#### [Activity 1]
In the credit rating text, change "report card" to "scorecard" and write out the passage that begins at the words "Start Repairing Your" and stops after "stand right now.".
#### [Activity 2]
According to the credit rating text, how many years of credit dealings does a credit report list?
#### [Activity 3]
List every kind of credit arrangement that the credit rating text says a credit rating will show.

#### [Given text]
§ §

Start Repairing Your Credit Rating Now

Unless you’re an ace at juggling your credit, never miss a payment, always pay in full and on time – and probably aren’t part of this audience – you’ve likely got at least a blemish on your credit rating.

What Is A Credit Rating, Anyway?

Your Credit Rating is pretty much your adulting report card. It’s a report that will list every interaction you’ve had with a creditor. It will list every loan, credit card, line of credit, lease, and sometimes even rental agreements you’ve had for the last seven years. (Or more depending on the efficiency of your creditor’s reporting procedures.)

Your credit report will show a listing of each individual creditor, how much you borrowed, a history of your payments, how many times you’ve been late or missed payments, and where you stand right now.

It will also give you a history of past credit dealings, whether they’re closed, how they were resolved. This info will go back seven years or more.

Whether you have credit issues or not, it’s always a good idea to check your credit rating at least once a year. Check the sections that list every name you’ve ever used, every address you’ve reported, your social insurance number, and anyone you’ve had joint accounts with. This is crucial to protecting yourself against identity theft. If there is anything, or anyone, listed that you’re not familiar with, report it immediately. It’s hard enough cleaning up a credit rating you yourself have damaged. You don’t need to be cleaning up after some crook has at it.

§ §

#### [Data extract]
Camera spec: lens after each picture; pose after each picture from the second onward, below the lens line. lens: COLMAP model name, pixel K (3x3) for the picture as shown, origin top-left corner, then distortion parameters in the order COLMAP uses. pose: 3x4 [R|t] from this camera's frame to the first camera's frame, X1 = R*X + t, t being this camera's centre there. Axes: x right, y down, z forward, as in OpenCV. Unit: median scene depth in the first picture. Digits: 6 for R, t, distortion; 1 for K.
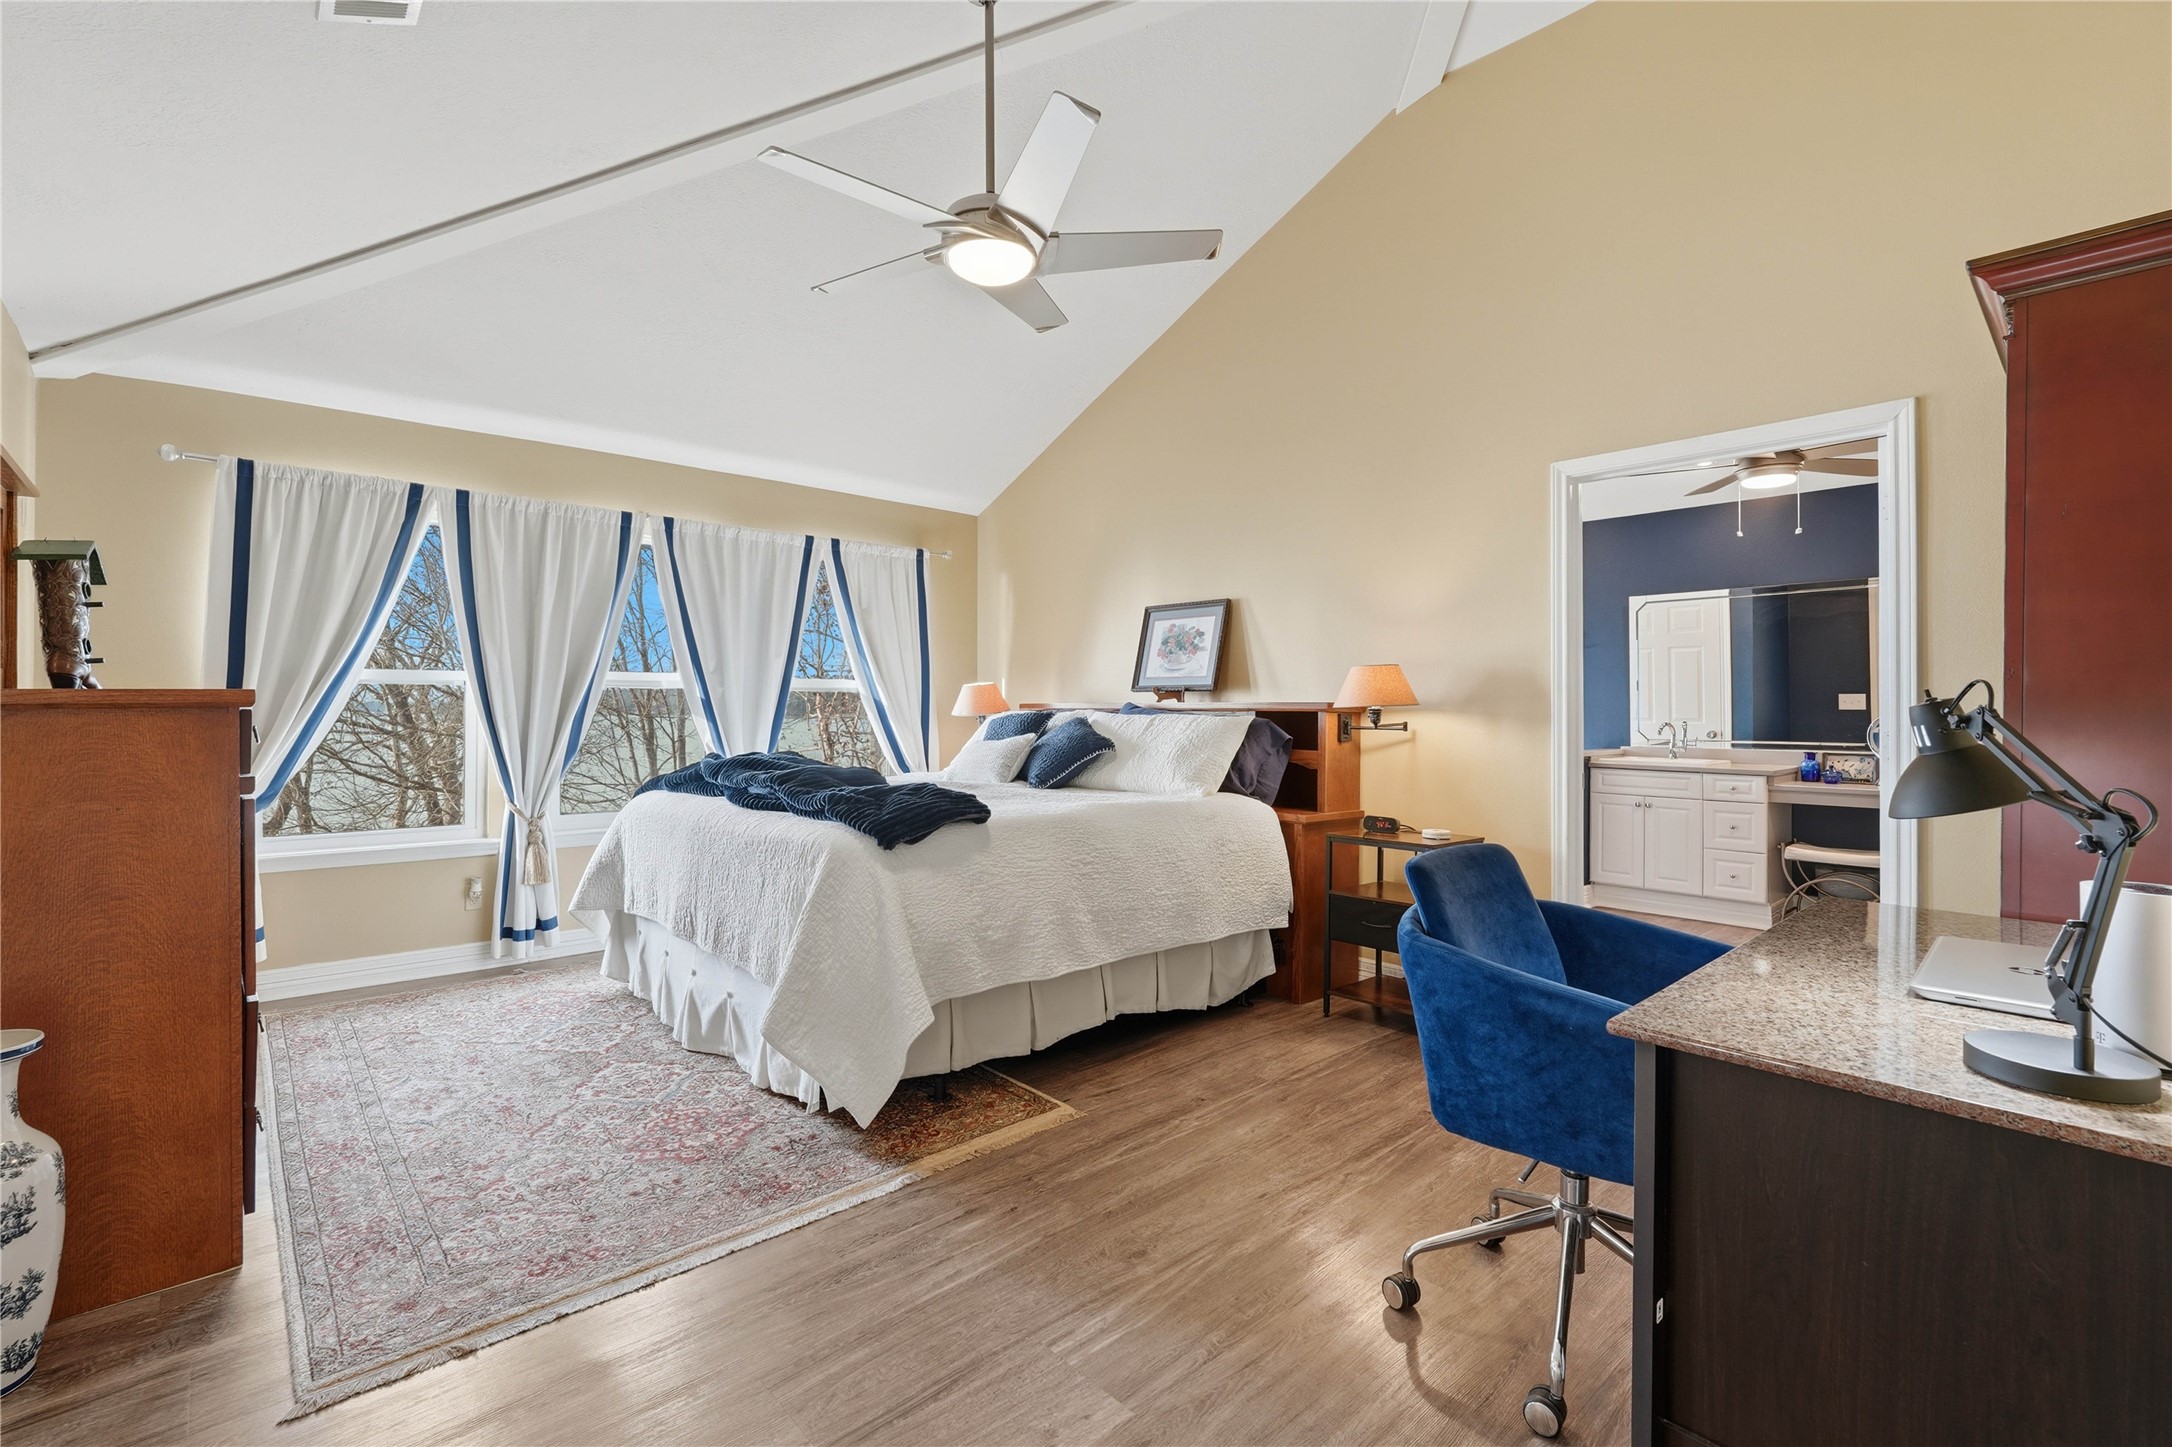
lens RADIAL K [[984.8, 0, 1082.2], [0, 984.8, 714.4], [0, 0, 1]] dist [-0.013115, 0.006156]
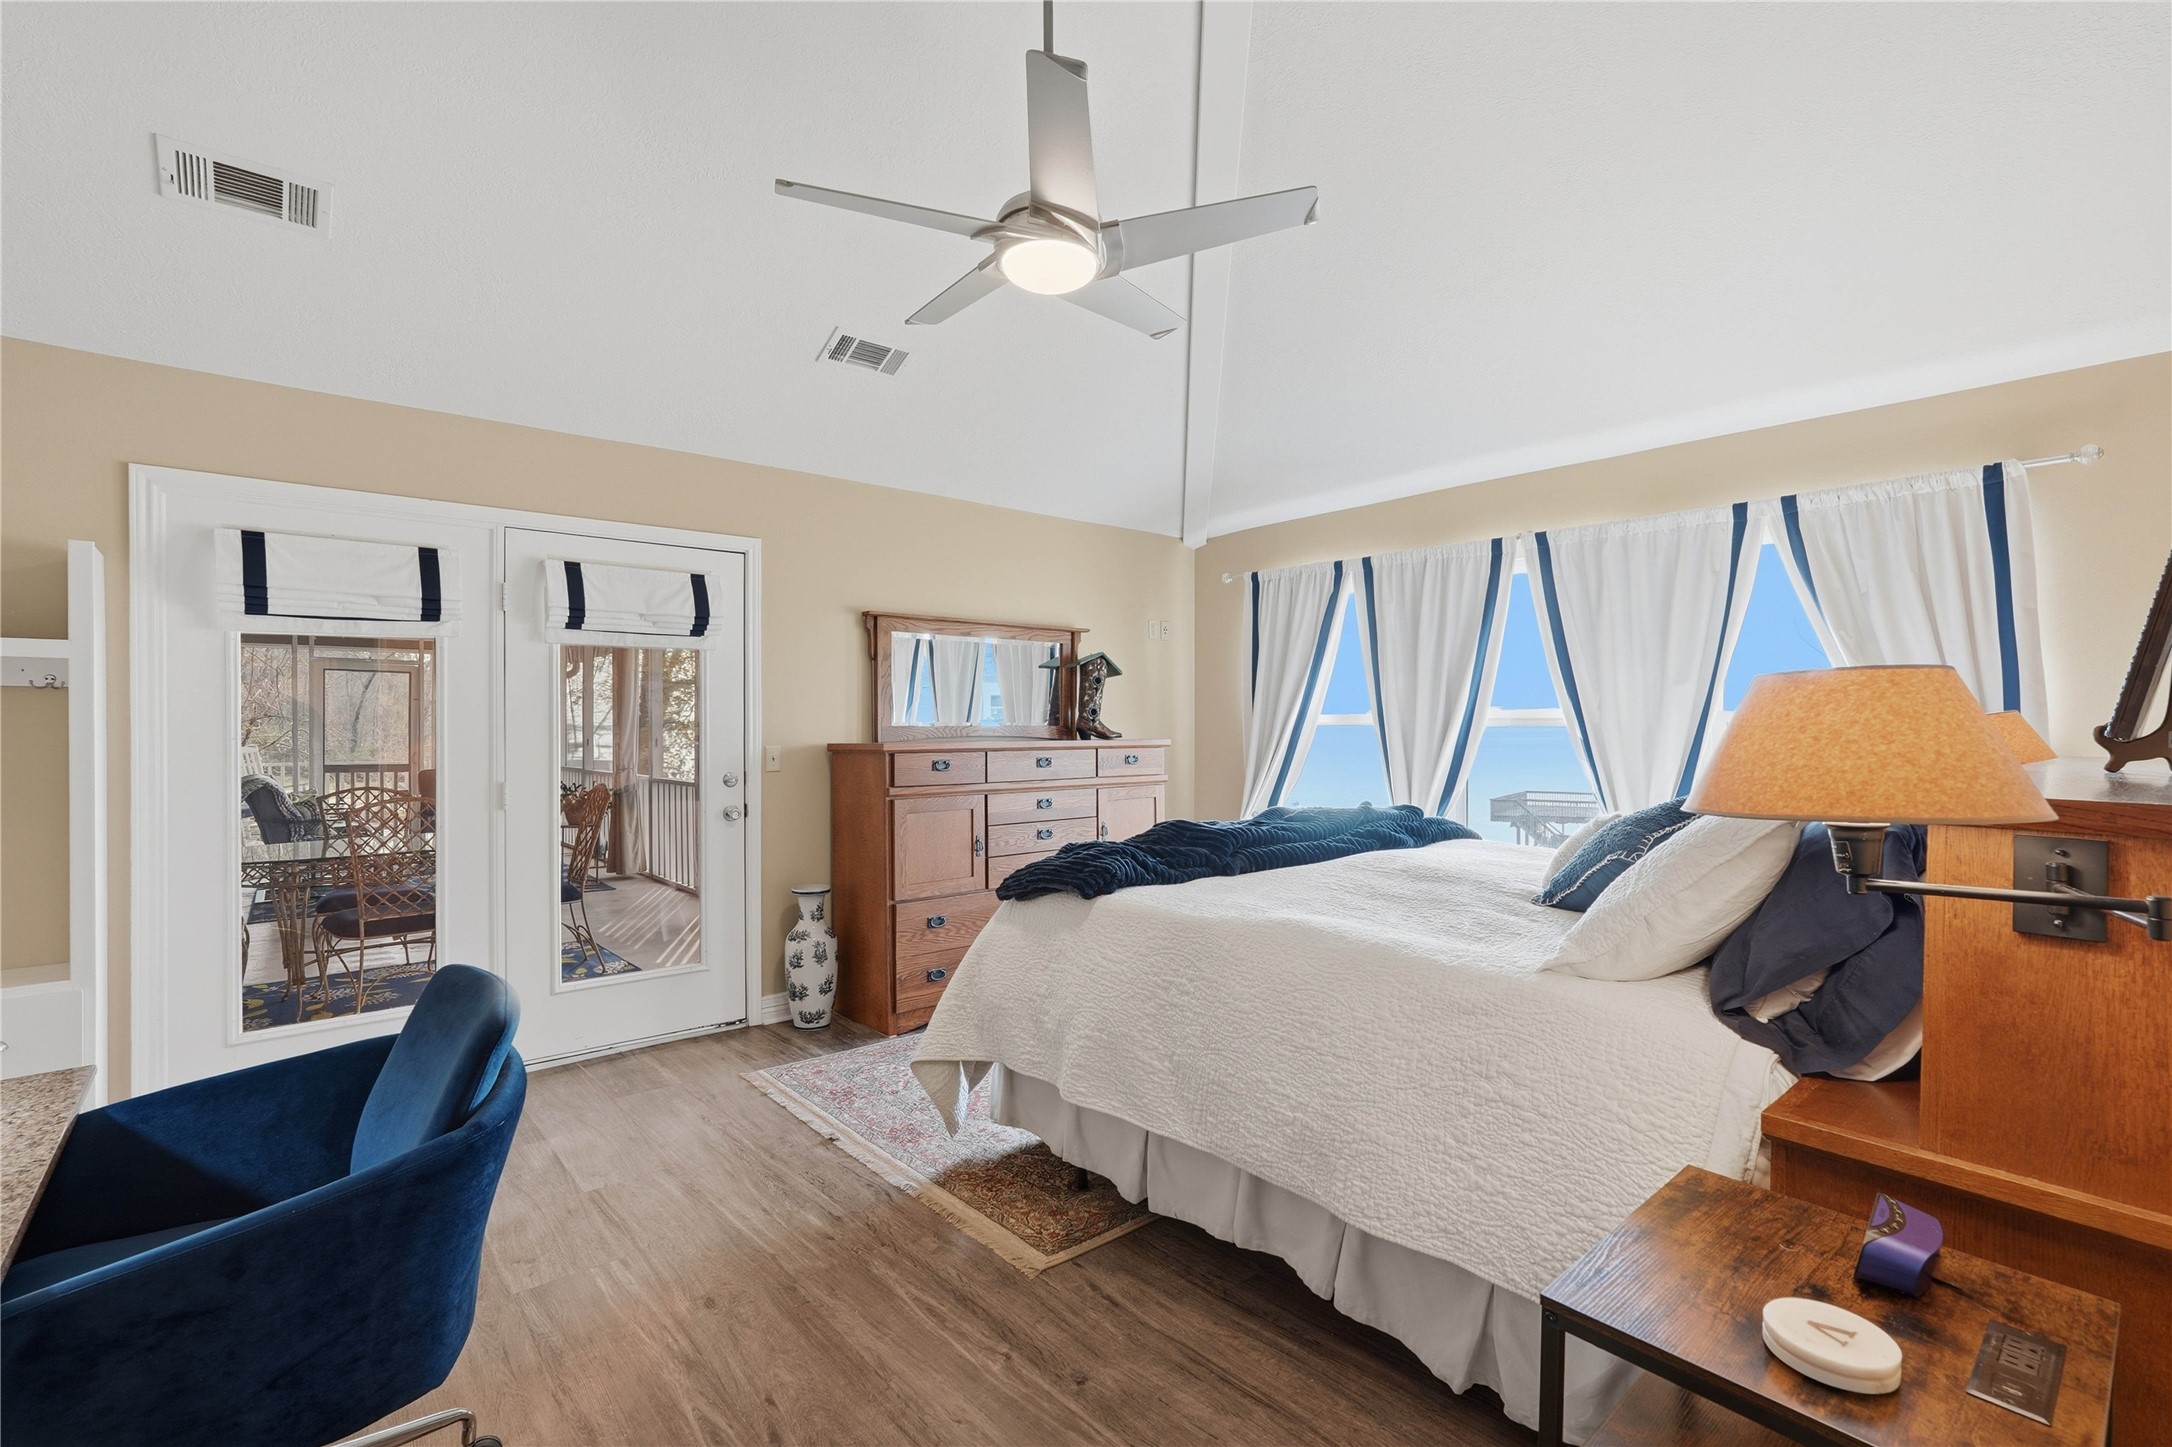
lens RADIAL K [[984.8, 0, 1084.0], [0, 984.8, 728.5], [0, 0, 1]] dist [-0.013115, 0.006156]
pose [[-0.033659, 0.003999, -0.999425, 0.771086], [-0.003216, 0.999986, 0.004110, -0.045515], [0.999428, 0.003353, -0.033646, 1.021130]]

§ §

#### [Task solution 1]
Start Repairing Your Credit Rating Now

Unless you’re an ace at juggling your credit, never miss a payment, always pay in full and on time – and probably aren’t part of this audience – you’ve likely got at least a blemish on your credit rating.

What Is A Credit Rating, Anyway?

Your Credit Rating is pretty much your adulting scorecard. It’s a report that will list every interaction you’ve had with a creditor. It will list every loan, credit card, line of credit, lease, and sometimes even rental agreements you’ve had for the last seven years. (Or more depending on the efficiency of your creditor’s reporting procedures.)

Your credit report will show a listing of each individual creditor, how much you borrowed, a history of your payments, how many times you’ve been late or missed payments, and where you stand right now.

#### [Task solution 2]
The last seven years, or more depending on the efficiency of the creditor's reporting procedures.

#### [Task solution 3]
- Loans
- Credit cards
- Lines of credit
- Leases
- Rental agreements (sometimes)